In brief: Pretty much everyone knows that Google's Chrome is and has been the dominant desktop web browser for years. Ask about second place, however, and the number of correct answers registered is likely to dip significantly.

According to the latest data from web traffic analysts StatCounter, Chrome still sits unchallenged at the front of the class with a market share of 64.73 percent. Microsoft's Edge – not Firefox or Safari as you might have guessed – is the second most popular desktop browser worldwide at 13.74 percent followed by Safari at 9.09 percent and Firefox at 6.64 percent.

Opera and 360 Safe rounded out the top five with market shares of 2.48 percent and 1.18 percent, respectively.

Looking at data over the past year (from July 2023 through July 2024), we see that Safari held second place until the November – December 2023 timeframe when Apple's browser suddenly dropped 4.34 percentage points – from a 13.3 percent share to an 8.96 percent share.

In that same period, Chrome usage grew by 3.17 percentage points, Edge grew by 0.67 percent, and Firefox's market share increased by 0.93 percent. StatCounter gave no explanation for the shakeup.

Similarweb's numbers, meanwhile, are… well, similar.
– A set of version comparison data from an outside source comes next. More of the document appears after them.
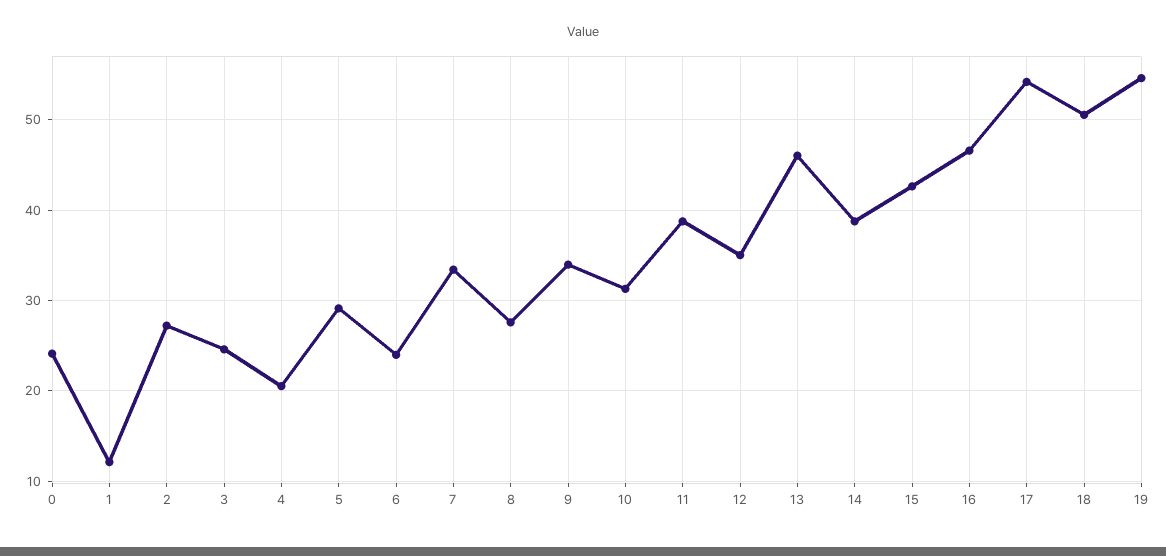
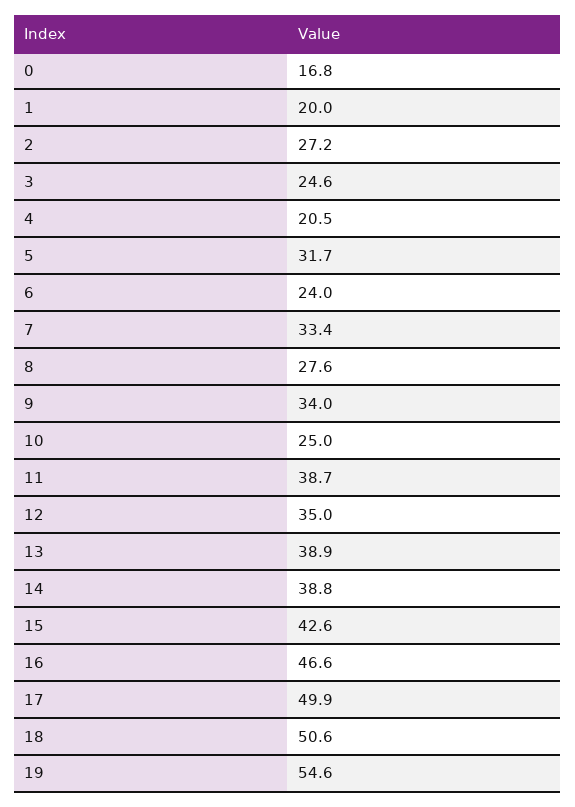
  {
-   "0": 24,
+   "0": 16.8,
-   "1": 12,
+   "1": 20,
    "2": 27.2,
    "3": 24.6,
    "4": 20.5,
-   "5": 29,
+   "5": 31.7,
    "6": 24,
    "7": 33.4,
    "8": 27.6,
    "9": 34,
-   "10": 31,
+   "10": 25,
    "11": 38.7,
    "12": 35,
-   "13": 46,
+   "13": 38.9,
    "14": 38.8,
    "15": 42.6,
    "16": 46.6,
-   "17": 54,
+   "17": 49.9,
    "18": 50.6,
    "19": 54.6
  }

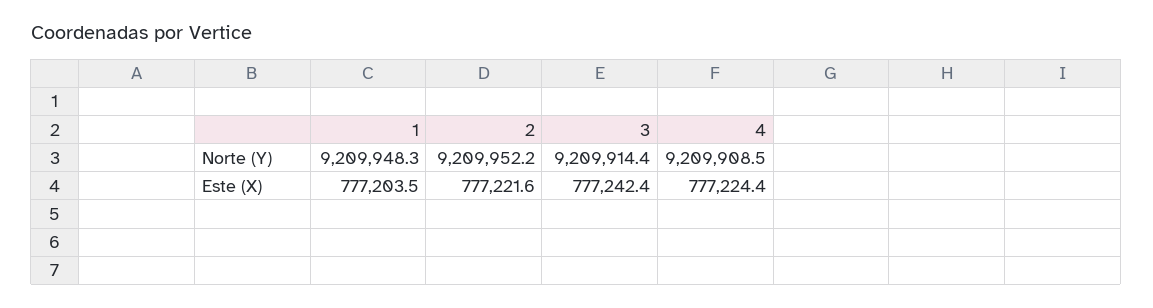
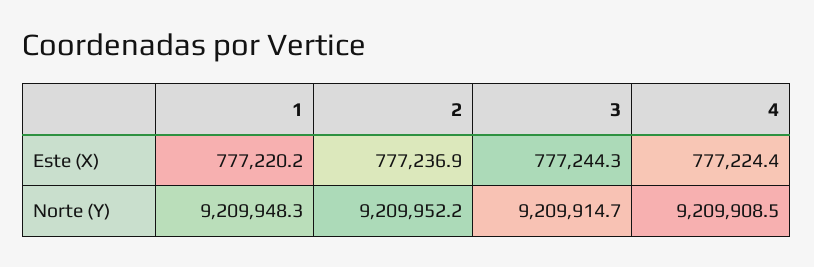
  {
    "1": {
      "Norte (Y)": 9209948.3,
-     "Este (X)": 777203.5
+     "Este (X)": 777220.2
    },
    "2": {
      "Norte (Y)": 9209952.2,
-     "Este (X)": 777221.6
+     "Este (X)": 777236.9
    },
    "3": {
-     "Norte (Y)": 9209914.4,
+     "Norte (Y)": 9209914.7,
-     "Este (X)": 777242.4
+     "Este (X)": 777244.3
    },
    "4": {
      "Norte (Y)": 9209908.5,
      "Este (X)": 777224.4
    }
  }

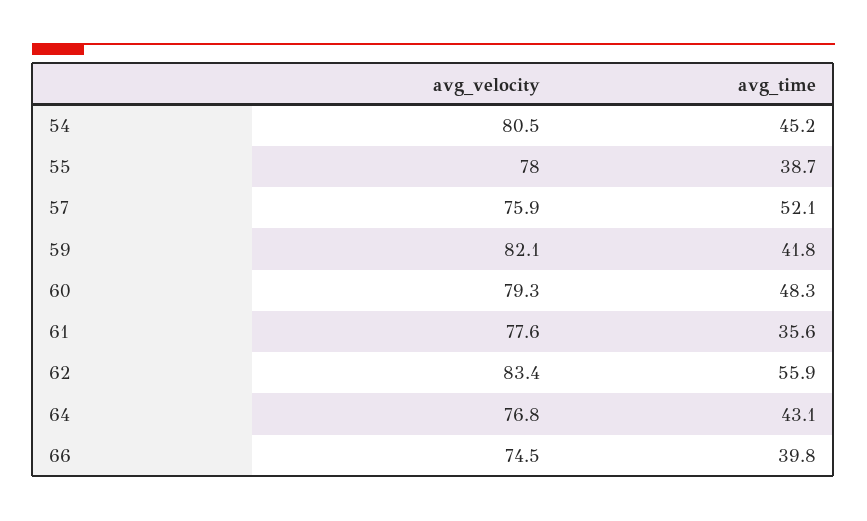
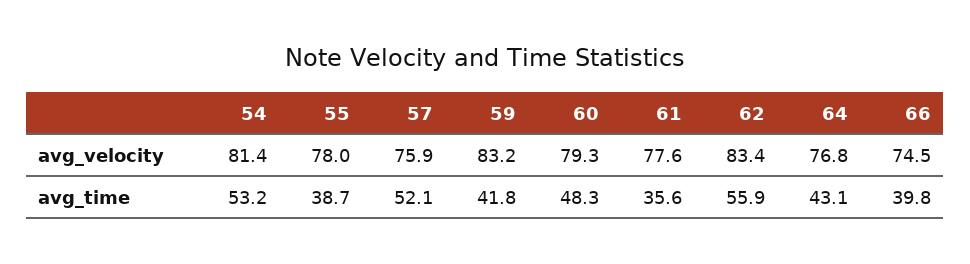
  {
    "avg_velocity": {
-     "54": 80.5,
+     "54": 81.4,
      "55": 78,
      "57": 75.9,
-     "59": 82.1,
+     "59": 83.2,
      "60": 79.3,
      "61": 77.6,
      "62": 83.4,
      "64": 76.8,
      "66": 74.5
    },
    "avg_time": {
-     "54": 45.2,
+     "54": 53.2,
      "55": 38.7,
      "57": 52.1,
      "59": 41.8,
      "60": 48.3,
      "61": 35.6,
      "62": 55.9,
      "64": 43.1,
      "66": 39.8
    }
  }

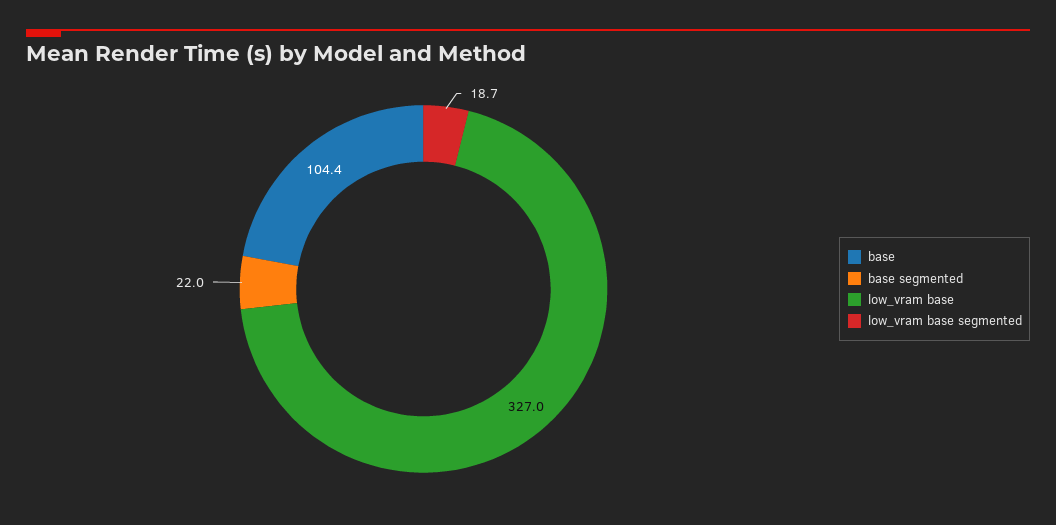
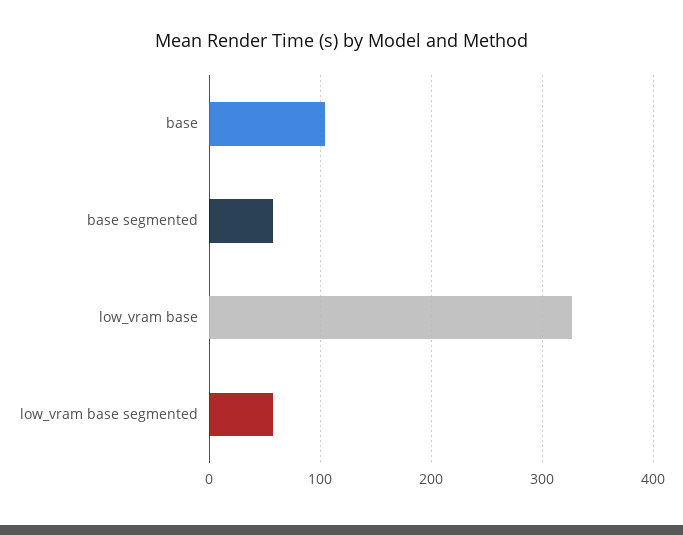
  {
    "base": 104.4,
-   "base segmented": 22,
+   "base segmented": 60,
    "low_vram base": 327,
-   "low_vram base segmented": 18.7
+   "low_vram base segmented": 60
  }

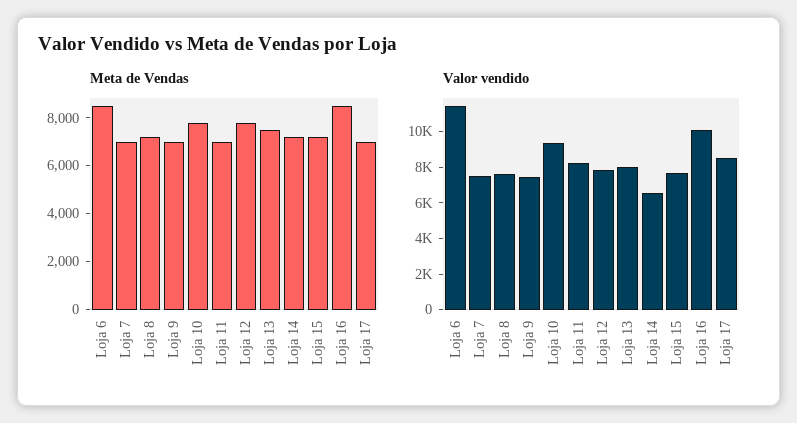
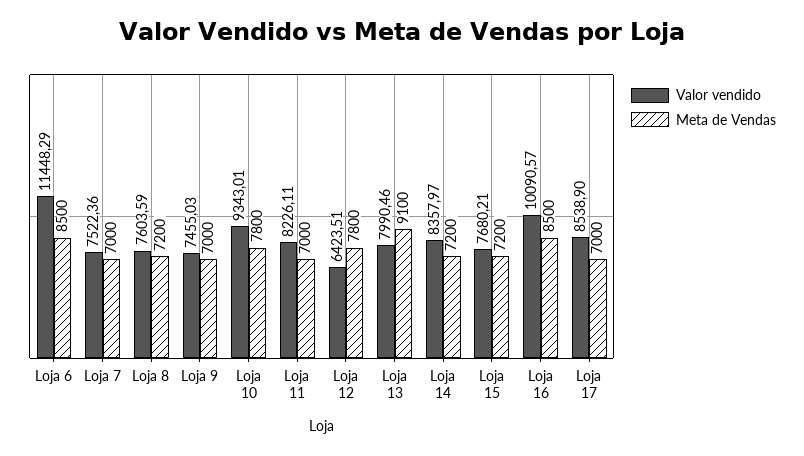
  {
    "Meta de Vendas": {
      "Loja 6": 8500,
      "Loja 7": 7000,
      "Loja 8": 7200,
      "Loja 9": 7000,
      "Loja 10": 7800,
      "Loja 11": 7000,
      "Loja 12": 7800,
-     "Loja 13": 7500,
+     "Loja 13": 9100,
      "Loja 14": 7200,
      "Loja 15": 7200,
      "Loja 16": 8500,
      "Loja 17": 7000
    },
    "Valor vendido": {
      "Loja 6": 11448.29,
      "Loja 7": 7522.36,
      "Loja 8": 7603.59,
      "Loja 9": 7455.03,
      "Loja 10": 9343.01,
      "Loja 11": 8226.11,
-     "Loja 12": 8000,
+     "Loja 12": 6423.51,
      "Loja 13": 7990.46,
-     "Loja 14": 6500,
+     "Loja 14": 8357.97,
      "Loja 15": 7680.21,
      "Loja 16": 10090.57,
      "Loja 17": 8538.9
    }
  }

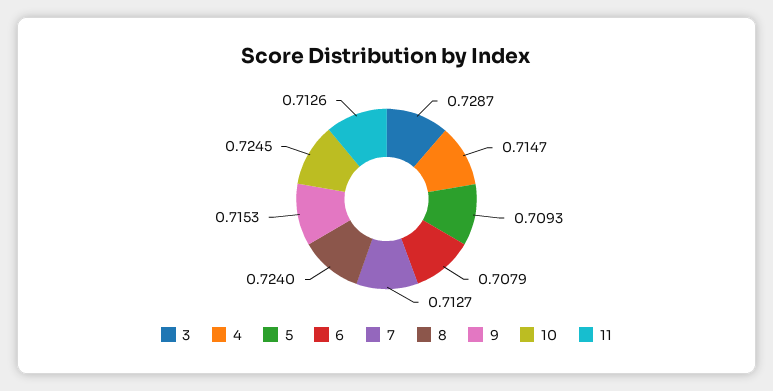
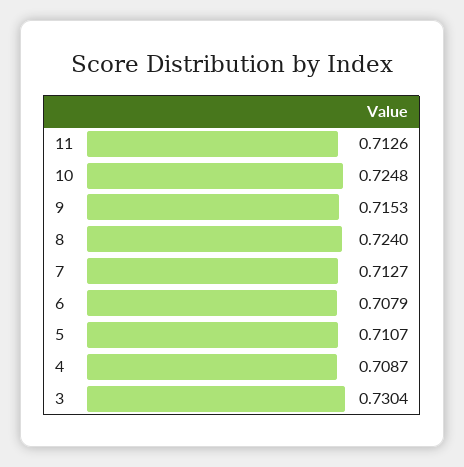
  {
-   "3": 0.7287,
+   "3": 0.7304,
-   "4": 0.7147,
+   "4": 0.7087,
-   "5": 0.7093,
+   "5": 0.7107,
    "6": 0.7079,
    "7": 0.7127,
    "8": 0.724,
    "9": 0.7153,
-   "10": 0.7245,
+   "10": 0.7248,
    "11": 0.7126
  }

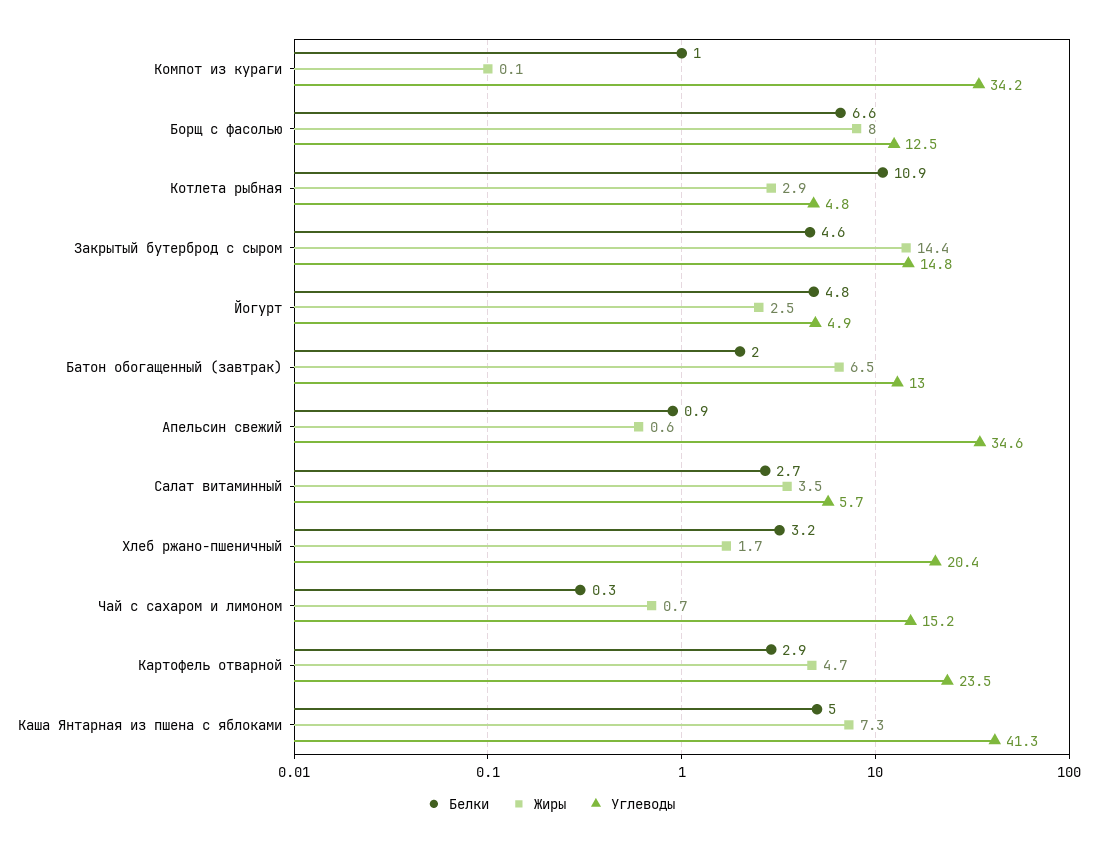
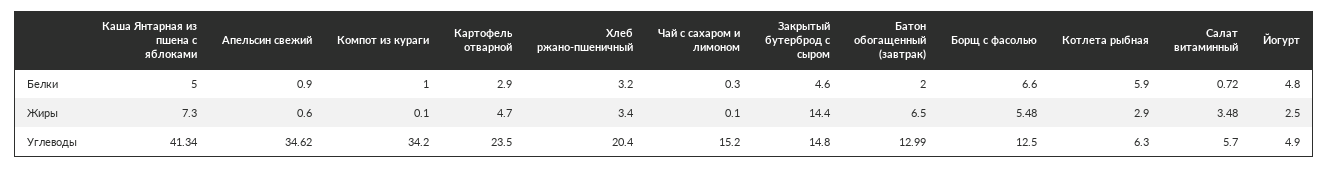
  {
    "Белки": {
      "Компот из кураги": 1,
      "Борщ с фасолью": 6.6,
-     "Котлета рыбная": 10.9,
+     "Котлета рыбная": 5.9,
      "Закрытый бутерброд с сыром": 4.6,
      "Йогурт": 4.8,
      "Батон обогащенный (завтрак)": 2,
      "Апельсин свежий": 0.9,
-     "Салат витаминный": 2.7,
+     "Салат витаминный": 0.72,
      "Хлеб ржано-пшеничный": 3.2,
      "Чай с сахаром и лимоном": 0.3,
      "Картофель отварной": 2.9,
      "Каша Янтарная из пшена с яблоками": 5
    },
    "Жиры": {
      "Компот из кураги": 0.1,
-     "Борщ с фасолью": 8,
+     "Борщ с фасолью": 5.48,
      "Котлета рыбная": 2.9,
      "Закрытый бутерброд с сыром": 14.4,
      "Йогурт": 2.5,
      "Батон обогащенный (завтрак)": 6.5,
      "Апельсин свежий": 0.6,
      "Салат витаминный": 3.48,
-     "Хлеб ржано-пшеничный": 1.7,
+     "Хлеб ржано-пшеничный": 3.4,
-     "Чай с сахаром и лимоном": 0.7,
+     "Чай с сахаром и лимоном": 0.1,
      "Картофель отварной": 4.7,
      "Каша Янтарная из пшена с яблоками": 7.3
    },
    "Углеводы": {
      "Компот из кураги": 34.2,
      "Борщ с фасолью": 12.5,
-     "Котлета рыбная": 4.8,
+     "Котлета рыбная": 6.3,
      "Закрытый бутерброд с сыром": 14.8,
      "Йогурт": 4.9,
      "Батон обогащенный (завтрак)": 12.99,
      "Апельсин свежий": 34.62,
      "Салат витаминный": 5.7,
      "Хлеб ржано-пшеничный": 20.4,
      "Чай с сахаром и лимоном": 15.2,
      "Картофель отварной": 23.5,
      "Каша Янтарная из пшена с яблоками": 41.34
    }
  }

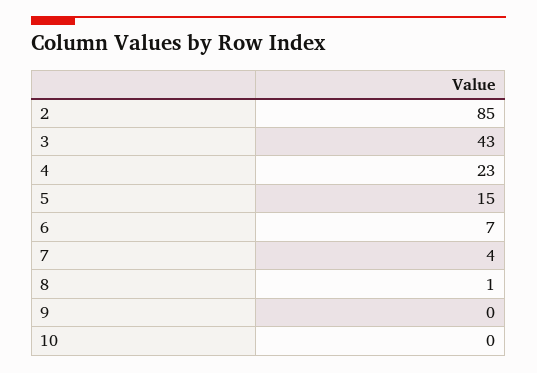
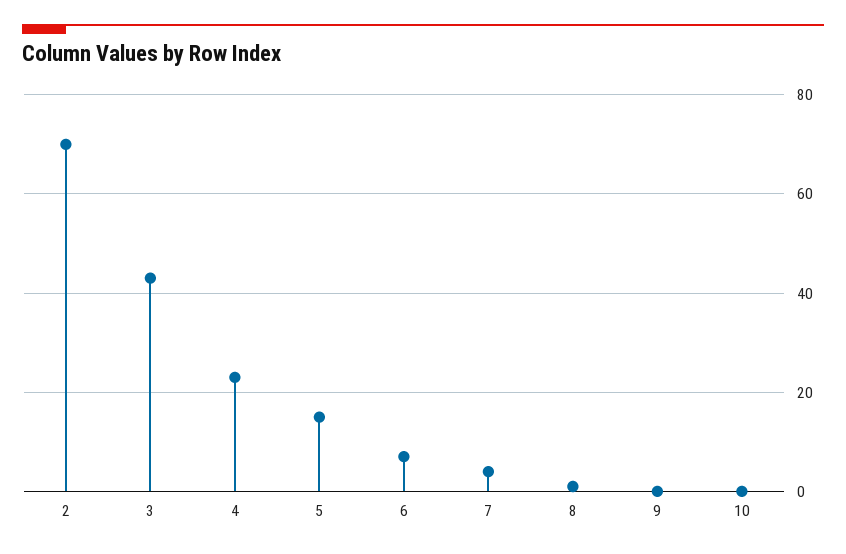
  {
-   "2": 85,
+   "2": 70,
    "3": 43,
    "4": 23,
    "5": 15,
    "6": 7,
    "7": 4,
    "8": 1,
    "9": 0,
    "10": 0
  }

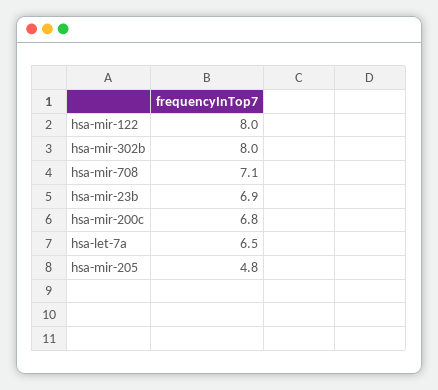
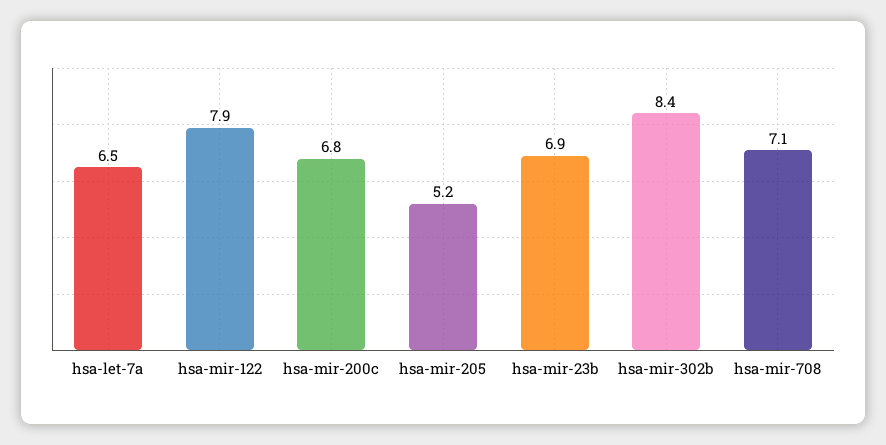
  {
-   "hsa-mir-122": 8,
+   "hsa-mir-122": 7.9,
-   "hsa-mir-302b": 8,
+   "hsa-mir-302b": 8.4,
    "hsa-mir-708": 7.1,
    "hsa-mir-23b": 6.9,
    "hsa-mir-200c": 6.8,
    "hsa-let-7a": 6.5,
-   "hsa-mir-205": 4.8
+   "hsa-mir-205": 5.2
  }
According to the data aggregation company, Chrome held the top spot at the end of July with a 67.2 percent market share followed by Edge at 15.18 percent, Safari at 7.77 percent, and Firefox at 5.97 percent.

Edge has been slowly but surely gaining market share since March of this year. StatCounter's data reveals it's the only desktop browser in the top five that has consistently gained market share each and every month during that span. In fact, all have packed on additional market share since March except Chrome, which lost 1.05 percent of its share over the past several months. At the current rate, it'd take a very long time for Edge to rival Chrome's stranglehold on the market but Microsoft will no doubt accept positive growth over a loss any day of the week.